The Future of OS Gorillas

Anyone remember the Gorilla Game by Geoffrey Moore? It was subtitled "An Investors Guide to Picking Winners in High Technology" and made the case that network effects amongst other influences would often lead to one or two companies becoming the dominating "gorillas" within their industry.

Yesterday I was reading this excellent article by Ben Thompson about Alexa becoming the operating system of the home and how Amazon had positioned it well to be dominant. He makes an excellent case and you should read the article. As background he goes through some recent history telling the story of Microsoft's, Google's and Facebook's rise to dominance within their domains which in turn triggered my thoughts about the Gorilla Game. In some ways he was validating what Moore had stated back in 1998 when he first published. Thompson is suggesting roads to become a Gorilla and Moore was giving you investing advice.

But what if you're in corporate IT? You'll never be a Gorilla, yet their impact is huge.

I think the case that each author makes is pretty solid, to the degree that I would never advise fighting a Gorilla in their own territory. As someone within the Corporate IT world I have licensed and implemented a lot of software in my life. I have been in arguments about the superiority of IBM's OS/2 over Windows, Microsoft vs. Apple desktops, Surface tablets vs. iPads, and on and on. Looking back on it, picking OS/2 over Windows regardless of any advantages it might have had, was fighting the Windows Gorilla and destined to lose. Windows was good enough as an OS and ended up with a far broader and more economical ecosystem.

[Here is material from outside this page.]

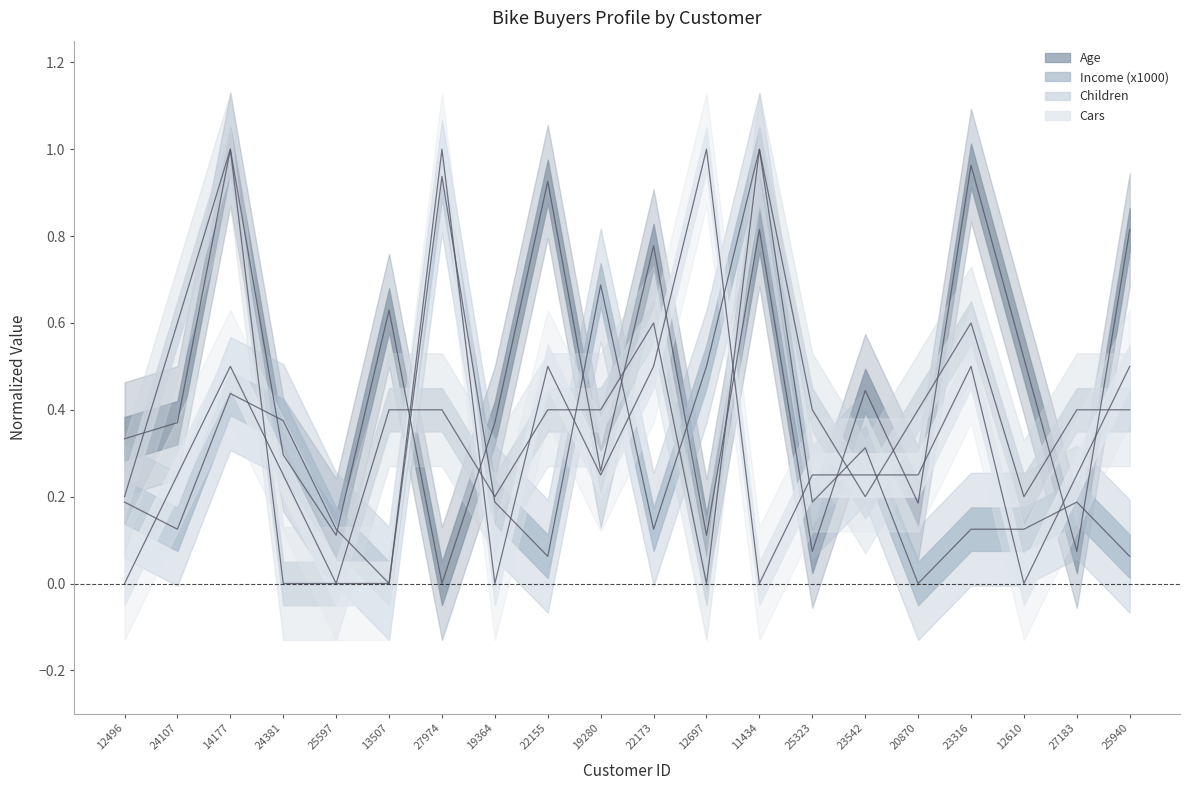

At which label does Income (x1000) reach its peak?

11434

So how would you apply that rule today to the Surface tablet vs. iPad? Are you selecting the Microsoft Gorilla in the corporate world or the Apple Gorilla in tablets? What about Google Home vs. Amazon Echo? Are you picking Google's dominance in AI or has Amazon carved out a new territory where the Alexa will be Queen (and note all the vendors announcing support this week at CES).

Its a tough choice and I don't have an answer, but if I were deciding today I don't think it would be based on a feature by feature comparison that corporate IT departments so often love. I think these are ecosystem battles that call for a new way to evaluate them against Moore's gorilla criteria, network effects and Thompson's aggregation theory. A lot of future time and cost could be saved if we could figure out how to pick the horse we ride on



Like the comparison and reminder of the advice from Moore. It is going to be interesting to see how aggressive Google responds to Amazon. Reminds me of the iPhone / Android battle that we still see playing out. Gaining a foothold in our houses, where convenience is highly valued, will create competitive advantage that is hard to displace.